[[ Input material, beginning ]]

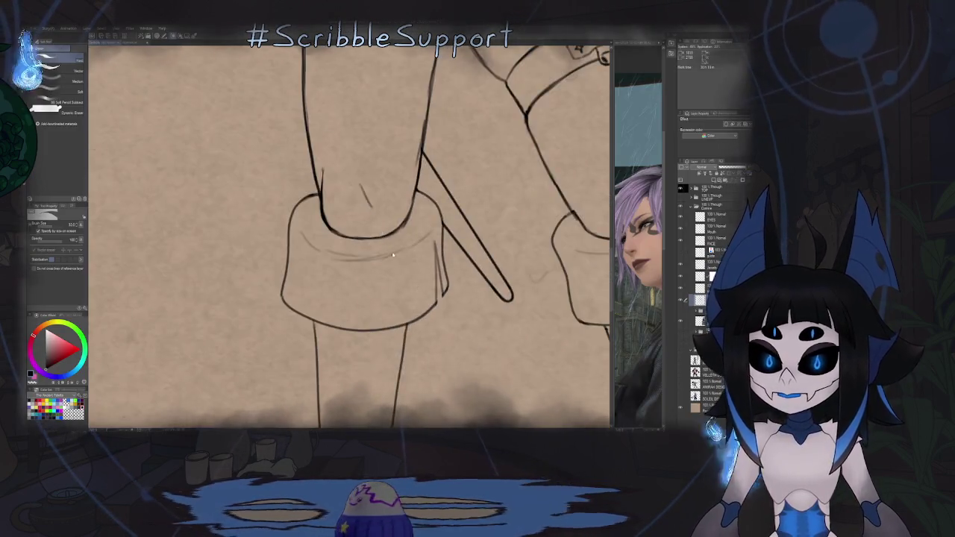
pyautogui.press('h')
pyautogui.press('p')
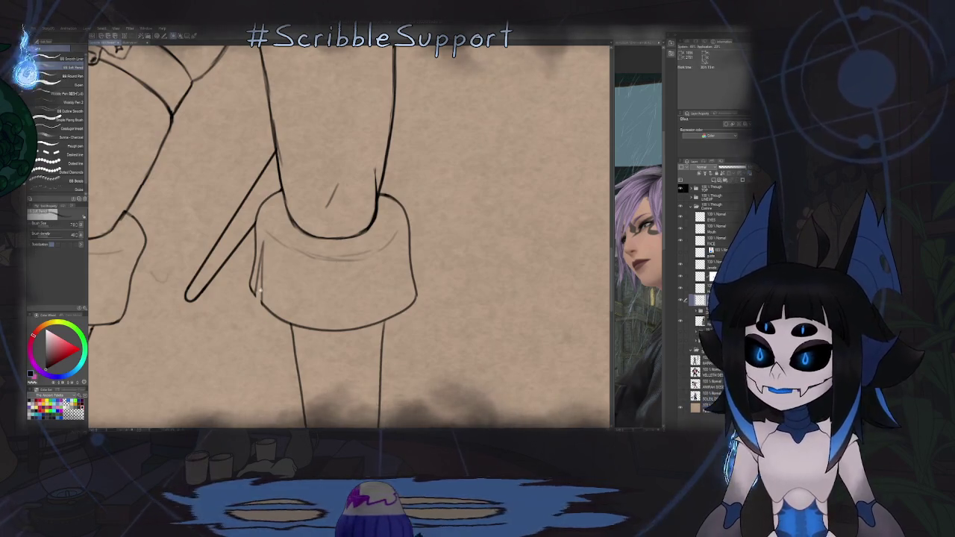
pyautogui.press('ctrl+plus')
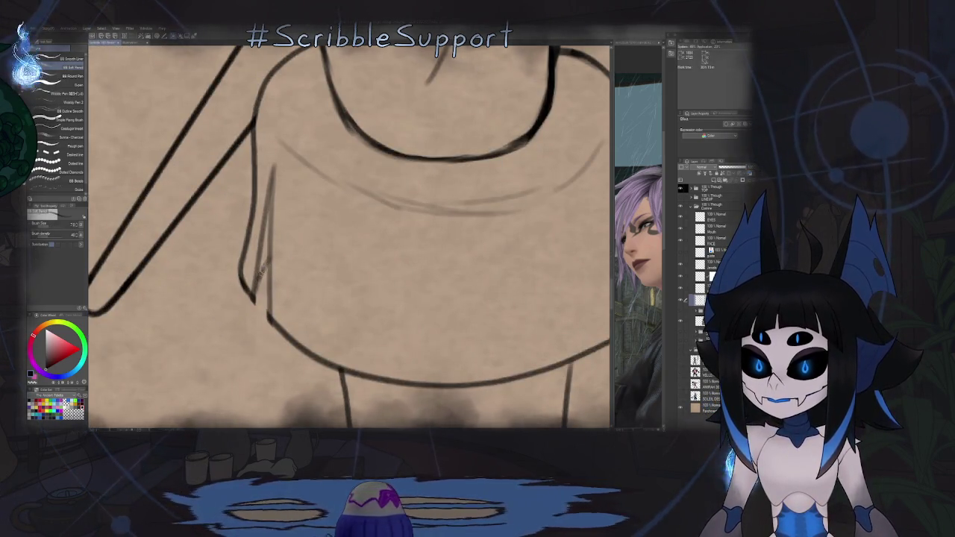
pyautogui.press('ctrl+minus')
pyautogui.press('ctrl+minus')
pyautogui.press('ctrl+minus')
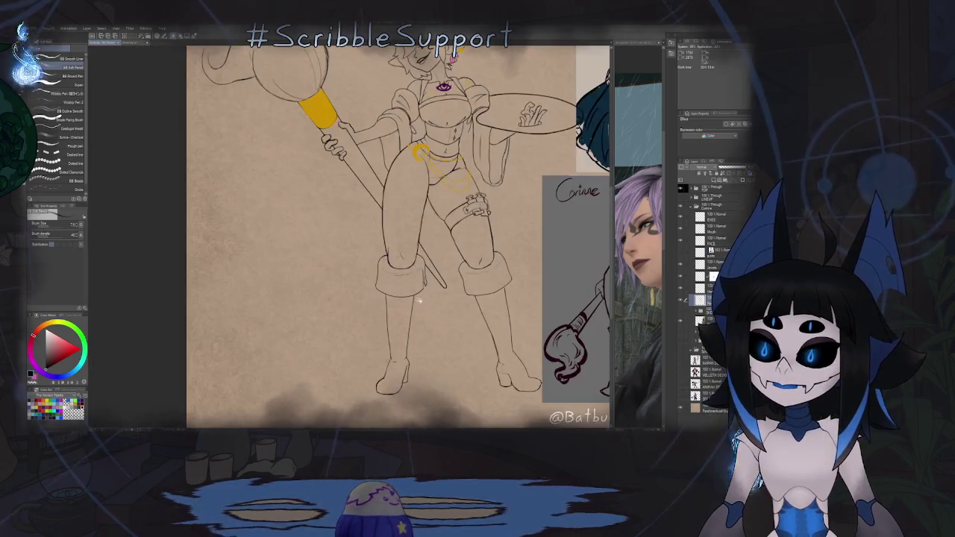
pyautogui.press('ctrl+minus')
pyautogui.press('ctrl+plus')
pyautogui.press('ctrl+plus')
pyautogui.press('ctrl+plus')
pyautogui.press('ctrl+0')
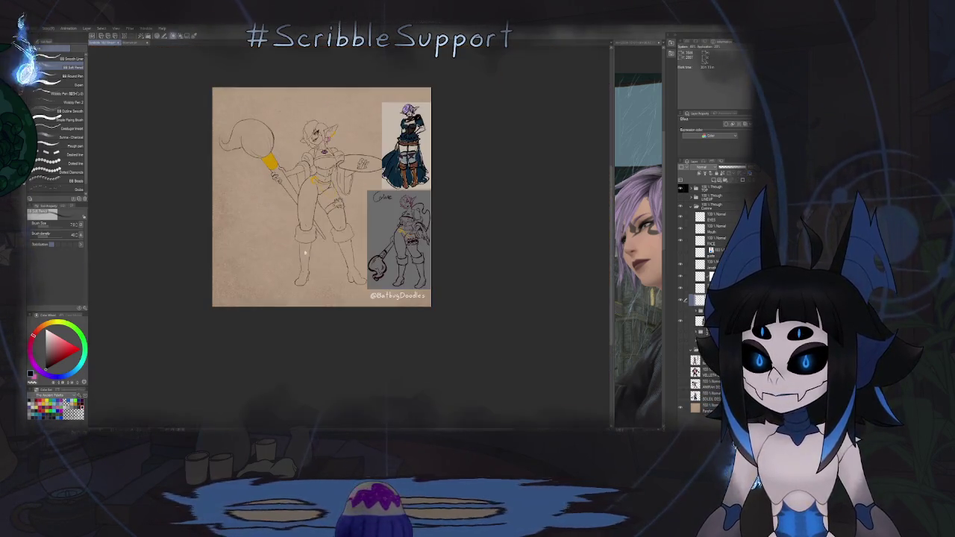
pyautogui.press('ctrl+plus')
pyautogui.press('ctrl+plus')
pyautogui.press('ctrl+plus')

[[ Input material, end ]]

[Exercise goal] Leave the pictures out and output the rest of the data word for word.

[Solution to this problem]
pyautogui.press('h')
pyautogui.press('p')
pyautogui.press('ctrl+plus')
pyautogui.press('ctrl+minus')
pyautogui.press('ctrl+minus')
pyautogui.press('ctrl+minus')
pyautogui.press('ctrl+minus')
pyautogui.press('ctrl+plus')
pyautogui.press('ctrl+plus')
pyautogui.press('ctrl+plus')
pyautogui.press('ctrl+0')
pyautogui.press('ctrl+plus')
pyautogui.press('ctrl+plus')
pyautogui.press('ctrl+plus')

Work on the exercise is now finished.